[Saved entries]
*** Begin section ***

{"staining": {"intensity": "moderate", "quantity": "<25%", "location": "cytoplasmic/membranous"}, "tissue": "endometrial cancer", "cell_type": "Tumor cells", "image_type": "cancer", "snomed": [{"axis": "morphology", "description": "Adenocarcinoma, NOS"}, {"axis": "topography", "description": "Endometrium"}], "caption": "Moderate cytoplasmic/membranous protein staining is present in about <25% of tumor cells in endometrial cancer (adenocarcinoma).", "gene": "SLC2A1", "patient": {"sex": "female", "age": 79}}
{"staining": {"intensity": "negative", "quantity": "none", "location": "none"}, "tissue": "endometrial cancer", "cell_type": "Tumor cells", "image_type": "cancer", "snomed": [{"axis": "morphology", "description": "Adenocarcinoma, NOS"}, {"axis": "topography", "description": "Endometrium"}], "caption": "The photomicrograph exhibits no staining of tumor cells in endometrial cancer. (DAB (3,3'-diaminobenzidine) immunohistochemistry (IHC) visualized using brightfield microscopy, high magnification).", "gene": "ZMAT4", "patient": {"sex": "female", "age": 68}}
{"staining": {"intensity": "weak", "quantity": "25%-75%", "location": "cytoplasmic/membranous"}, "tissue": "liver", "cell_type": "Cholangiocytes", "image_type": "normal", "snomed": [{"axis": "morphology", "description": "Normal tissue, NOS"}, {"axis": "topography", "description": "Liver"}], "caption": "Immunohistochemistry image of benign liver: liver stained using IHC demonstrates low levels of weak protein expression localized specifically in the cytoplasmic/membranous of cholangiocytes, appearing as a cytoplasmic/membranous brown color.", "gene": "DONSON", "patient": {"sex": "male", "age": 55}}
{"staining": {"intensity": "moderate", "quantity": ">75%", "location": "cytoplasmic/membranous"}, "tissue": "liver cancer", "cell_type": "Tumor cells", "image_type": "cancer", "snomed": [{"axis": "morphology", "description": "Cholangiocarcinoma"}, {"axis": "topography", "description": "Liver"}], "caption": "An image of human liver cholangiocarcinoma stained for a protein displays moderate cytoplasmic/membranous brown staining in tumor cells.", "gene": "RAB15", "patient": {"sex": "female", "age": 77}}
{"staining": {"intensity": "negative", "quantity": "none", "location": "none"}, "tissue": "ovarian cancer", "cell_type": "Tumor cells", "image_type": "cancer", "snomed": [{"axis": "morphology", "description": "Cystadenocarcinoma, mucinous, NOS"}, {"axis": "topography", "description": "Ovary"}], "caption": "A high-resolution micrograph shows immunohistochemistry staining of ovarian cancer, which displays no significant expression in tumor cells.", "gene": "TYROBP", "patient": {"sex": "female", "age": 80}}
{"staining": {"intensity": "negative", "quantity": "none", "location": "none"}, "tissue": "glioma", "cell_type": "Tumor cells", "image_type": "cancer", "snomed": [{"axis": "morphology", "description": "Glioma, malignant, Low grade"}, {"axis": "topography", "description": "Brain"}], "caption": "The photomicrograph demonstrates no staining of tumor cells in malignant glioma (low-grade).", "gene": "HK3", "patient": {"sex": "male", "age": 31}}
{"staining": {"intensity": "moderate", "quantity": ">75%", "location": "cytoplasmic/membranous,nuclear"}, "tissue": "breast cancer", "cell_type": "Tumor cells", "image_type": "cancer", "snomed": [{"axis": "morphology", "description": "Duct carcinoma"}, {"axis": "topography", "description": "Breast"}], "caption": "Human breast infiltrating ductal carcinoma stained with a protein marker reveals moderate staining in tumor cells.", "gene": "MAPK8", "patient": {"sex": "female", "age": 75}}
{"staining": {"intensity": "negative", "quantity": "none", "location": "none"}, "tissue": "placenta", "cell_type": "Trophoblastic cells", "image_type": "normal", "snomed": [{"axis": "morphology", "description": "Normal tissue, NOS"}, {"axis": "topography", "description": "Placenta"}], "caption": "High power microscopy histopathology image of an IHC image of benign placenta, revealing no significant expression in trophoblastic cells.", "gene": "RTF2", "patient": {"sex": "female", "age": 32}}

*** End section ***

§ WORK ITEM
Copy exactly the stretch of data above from the line with "photomicrograph exhibits no" through the line with "benign liver: liver", and omit all other lines.

§ TASK OUTPUT
{"staining": {"intensity": "negative", "quantity": "none", "location": "none"}, "tissue": "endometrial cancer", "cell_type": "Tumor cells", "image_type": "cancer", "snomed": [{"axis": "morphology", "description": "Adenocarcinoma, NOS"}, {"axis": "topography", "description": "Endometrium"}], "caption": "The photomicrograph exhibits no staining of tumor cells in endometrial cancer. (DAB (3,3'-diaminobenzidine) immunohistochemistry (IHC) visualized using brightfield microscopy, high magnification).", "gene": "ZMAT4", "patient": {"sex": "female", "age": 68}}
{"staining": {"intensity": "weak", "quantity": "25%-75%", "location": "cytoplasmic/membranous"}, "tissue": "liver", "cell_type": "Cholangiocytes", "image_type": "normal", "snomed": [{"axis": "morphology", "description": "Normal tissue, NOS"}, {"axis": "topography", "description": "Liver"}], "caption": "Immunohistochemistry image of benign liver: liver stained using IHC demonstrates low levels of weak protein expression localized specifically in the cytoplasmic/membranous of cholangiocytes, appearing as a cytoplasmic/membranous brown color.", "gene": "DONSON", "patient": {"sex": "male", "age": 55}}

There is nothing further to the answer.